How is the H&R sportspring vs. the standard suspension in terms of both comfort and handling?


----------



## Evo-2-Quattro (Jul 9, 2014)

VWNCC said:


> How is the H&R sportspring vs. the standard suspension in terms of both comfort and handling?


The comfort level is maintained, yet when you do roll over those larger bumps in the road, you'll feel it little bit more. Handling is vastly improved. You'll be able to take corners harder for sure and being that the car is now dropped 1.5" it definitely has a more "planted-to-the-road" feel. The wheel gap with the lowered car now looks normal (the way it should have come from the factory). The stock wheel gap was just obscene!

Posted some new pics in post #1


----------



## VWNCC (Jan 12, 2010)

Evo-2-Quattro said:


> The comfort level is maintained, yet when you do roll over those larger bumps in the road, you'll feel it little bit more. Handling is vastly improved. You'll be able to take corners harder for sure and being that the car is now dropped 1.5" it definitely has a more "planted-to-the-road" feel. The wheel gap with the lowered car now looks normal (the way it should have come from the factory). The stock wheel gap was just obscene!
> 
> Posted some new pics in post #1


Thanks.

Have you test driven the S-line or the S3 nonmagnetic ride suspension? How does it compare to the H&R spring?

I found the S3 suspension way too harsh for my taste.


----------



## Evo-2-Quattro (Jul 9, 2014)

VWNCC said:


> Thanks.
> 
> Have you test driven the S-line or the S3 nonmagnetic ride suspension?

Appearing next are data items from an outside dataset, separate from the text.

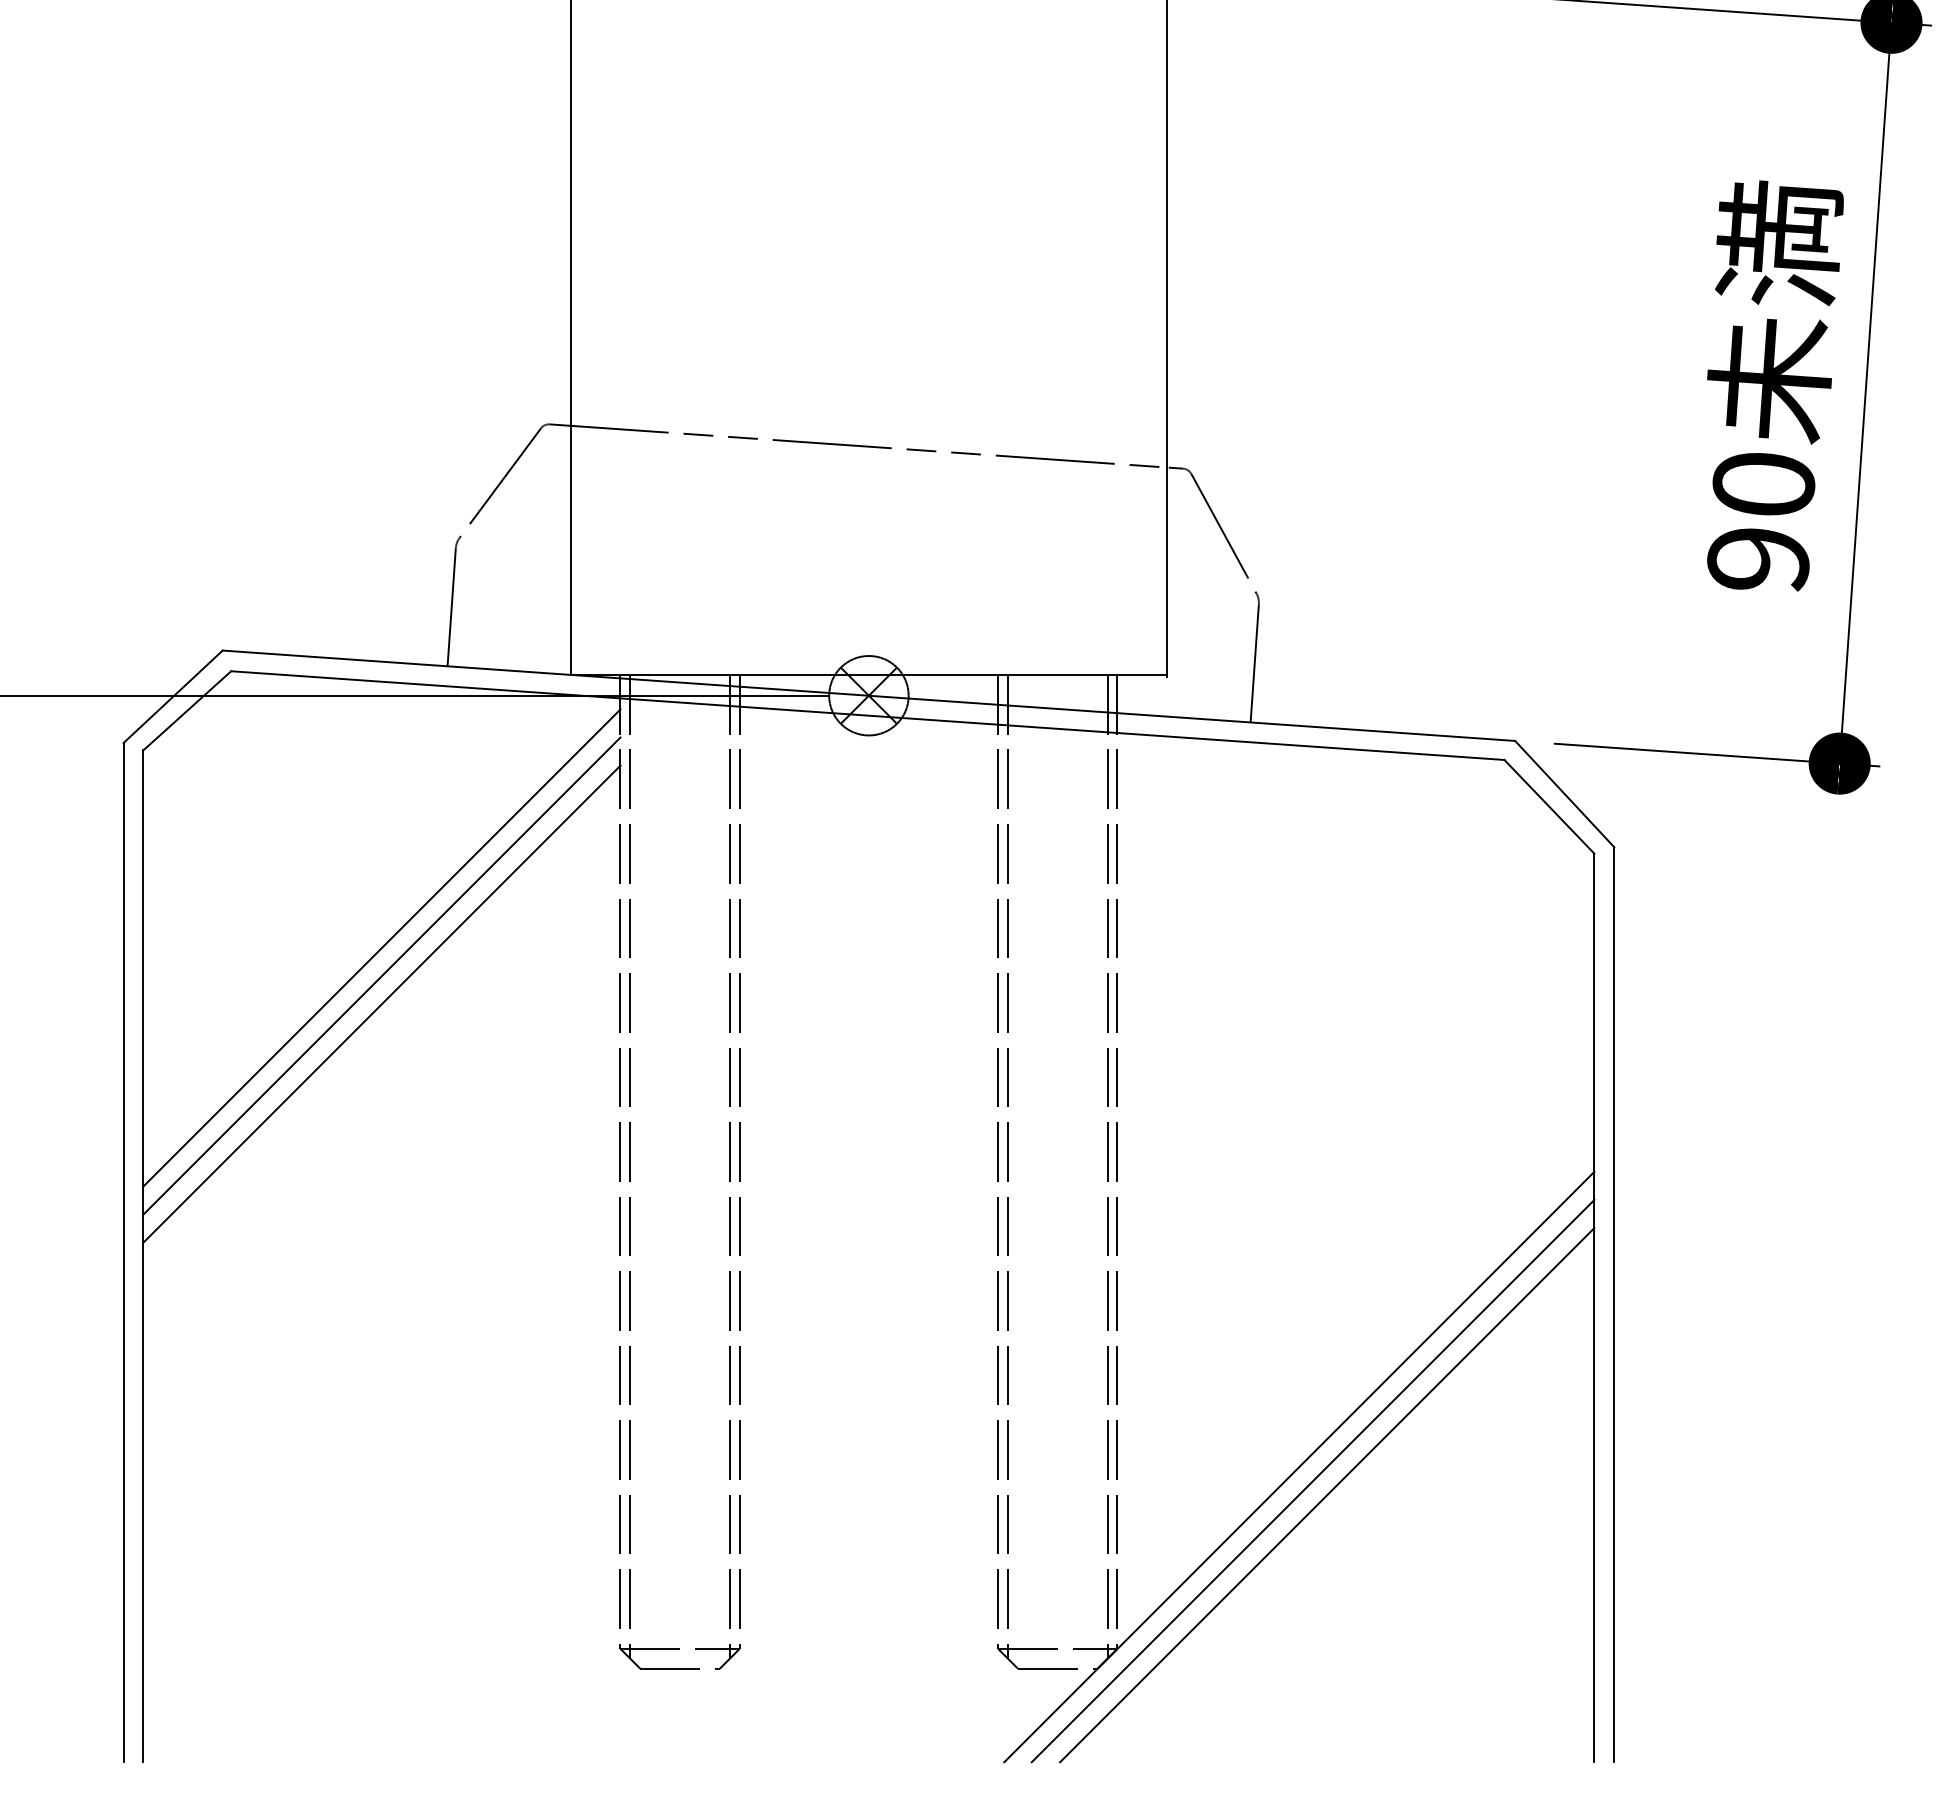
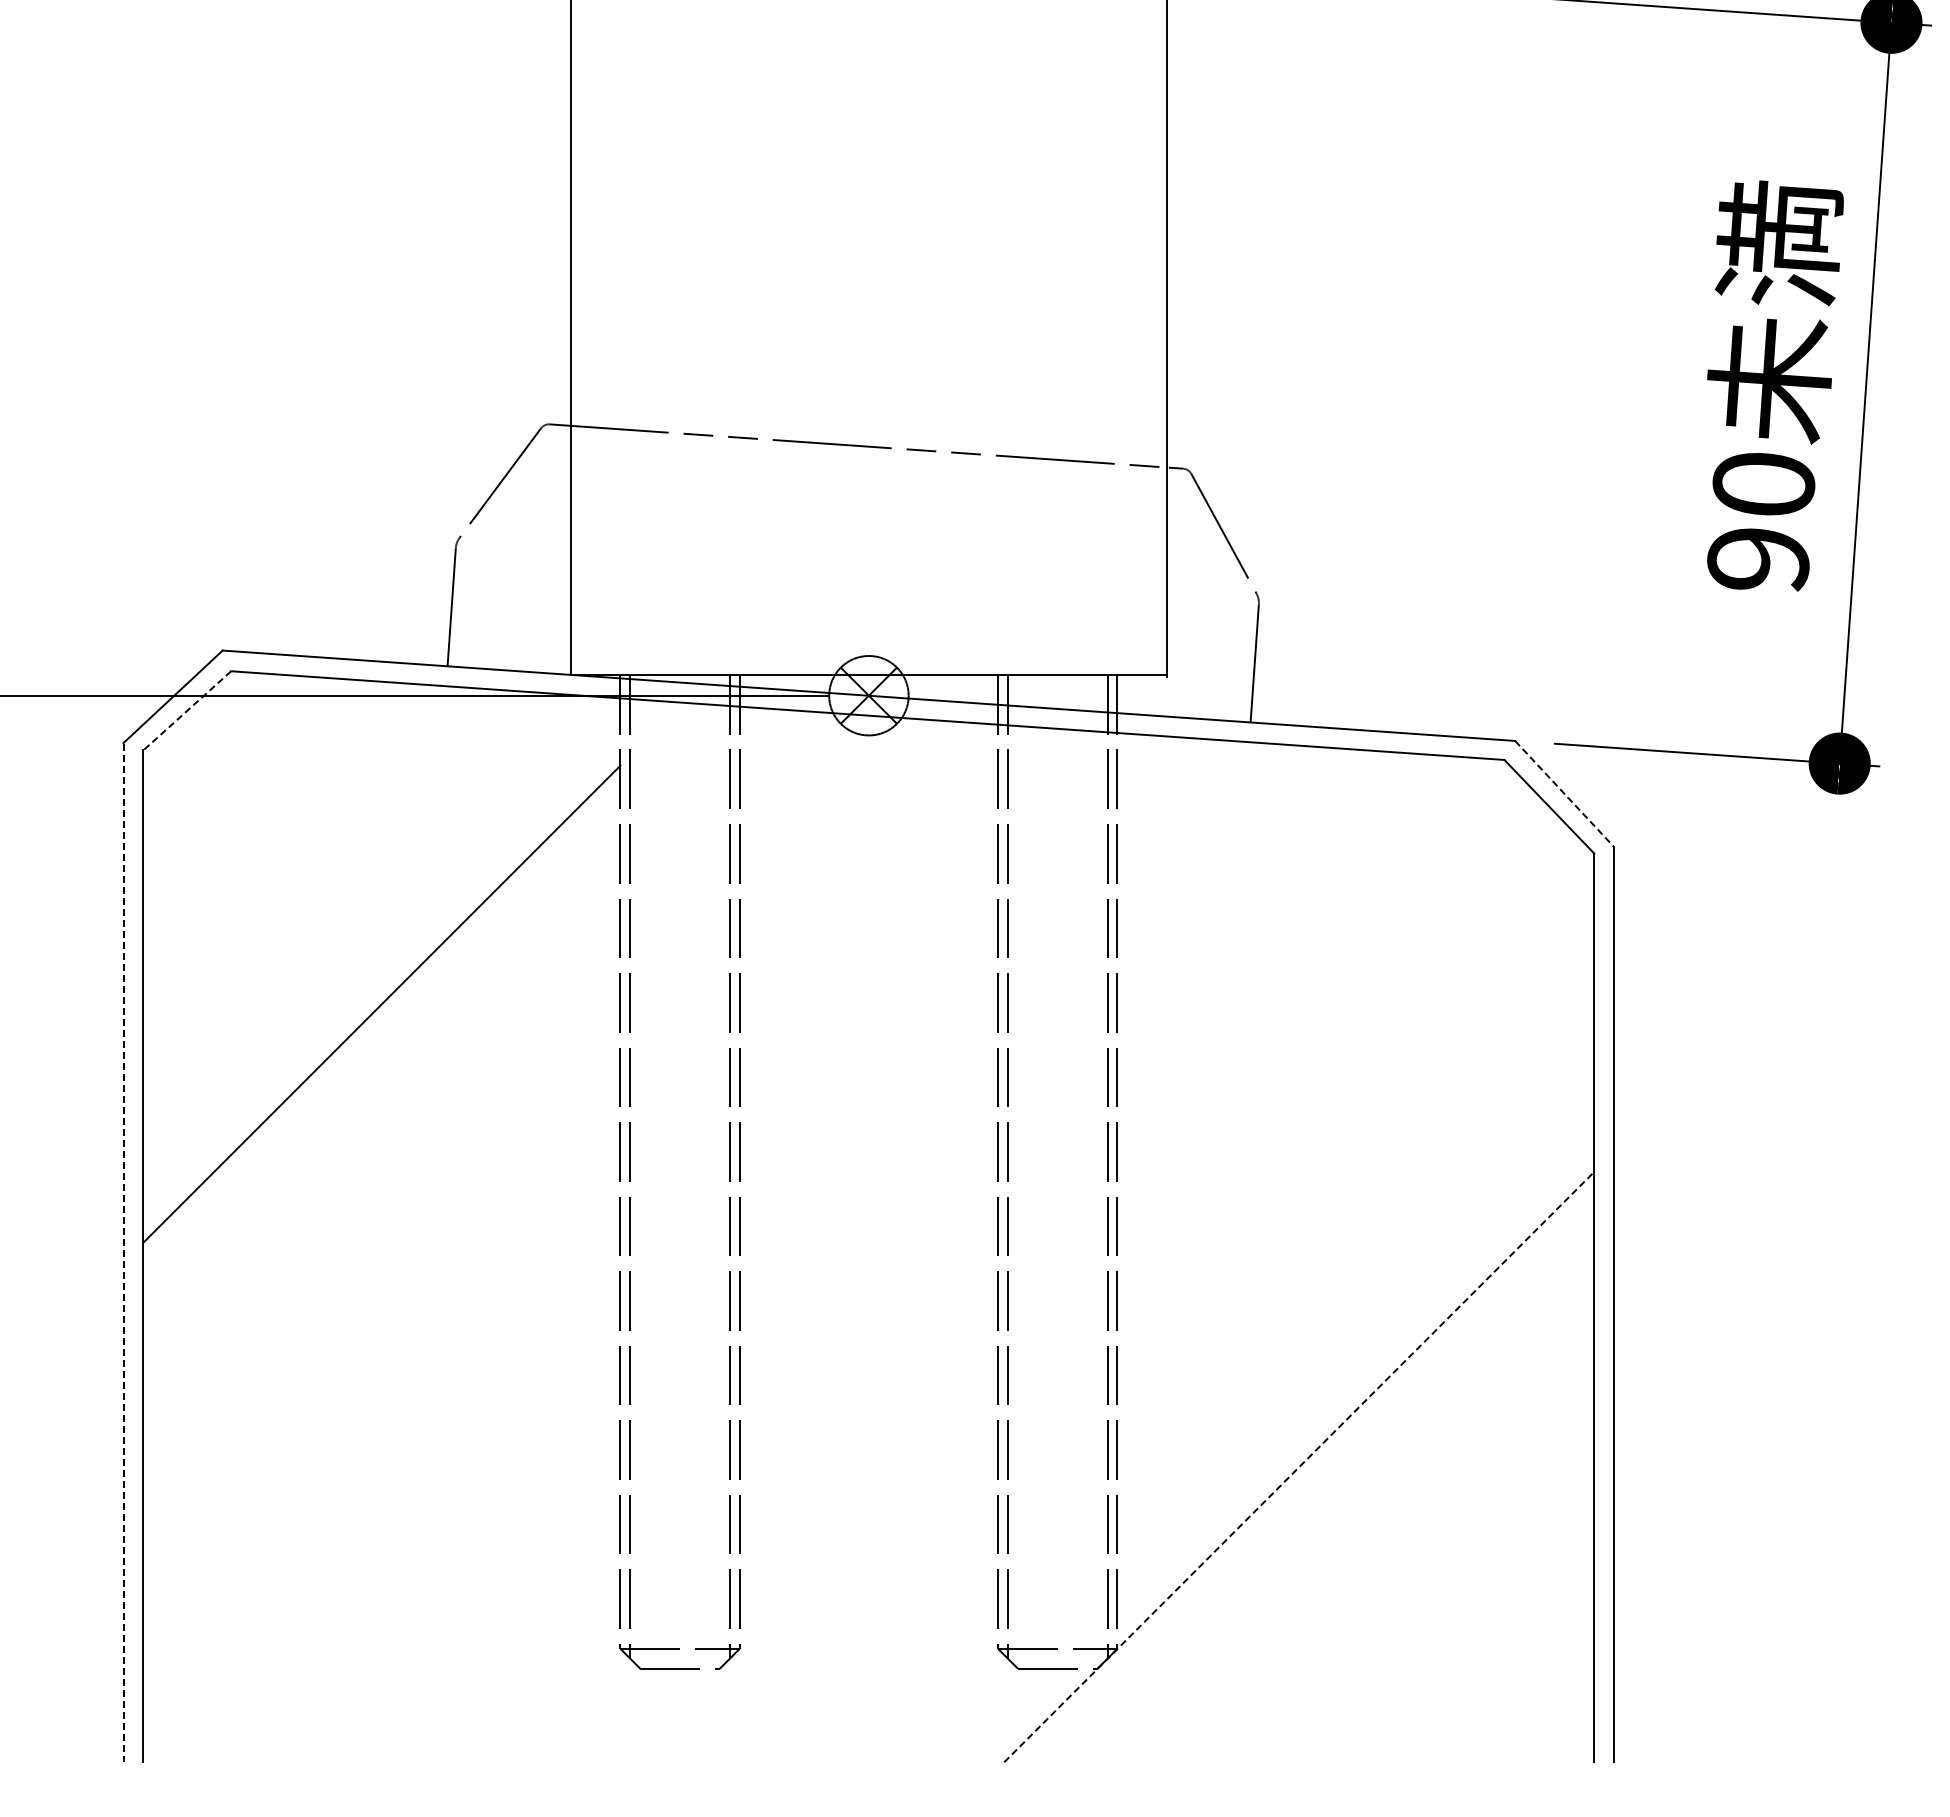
line at (186, 711): solid -> dashed
line at (1564, 794): solid -> dashed
line at (381, 947): present -> none
line at (381, 975): present -> none
line at (123, 1253): solid -> dashed
line at (1299, 1466): solid -> dashed
line at (1312, 1480): present -> none
line at (1327, 1495): present -> none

How does it compare to the H&R spring?
> 
> I found the S3 suspension way too harsh for my taste.



I haven't driven an S3 yet. Honestly I'm really happy with the H&R sport springs set up. I had a heavily modified MK6 GTI Autobahn which had the VW Racing lowering springs on it (which were made by Eibach) and the H&R springs are so much better. Looking back on it, I wish I would have opted for the H&Rs opposed to the VWR springs. I think you'll be very happy with the outcome if you go with the sport springs. I thought the H&R super sports would be a tad to aggressive. My next order of business is to lower my 2013 Ford SHO!

Just a quick note; Not sure if you have the LED headlights or HIDs, but you'll have to manually adjust the headlights once the car has been lowered. It's very easy...it took me maybe 10 minutes to get the adjustment back to normal.


----------



## VWNCC (Jan 12, 2010)

Evo-2-Quattro said:


> I haven't driven an S3 yet. Honestly I'm really happy with the H&R sport springs set up. I had a heavily modified MK6 GTI Autobahn which had the VW Racing lowering springs on it (which were made by Eibach) and the H&R springs are so much better. Looking back on it, I wish I would have opted for the H&Rs opposed to the VWR springs. I think you'll be very happy with the outcome if you go with the sport springs. I thought the H&R super sports would be a tad to aggressive. My next order of business is to lower my 2013 Ford SHO!
> 
> Just a quick note; Not sure if you have the LED headlights or HIDs, but you'll have to manually adjust the headlights once the car has been lowered. It's very easy...it took me maybe 10 minutes to get the adjustment back to normal.


Thanks for the tips.

I have the HIDs....could you please teach me how to adjust the headlights once it has been lowered?


----------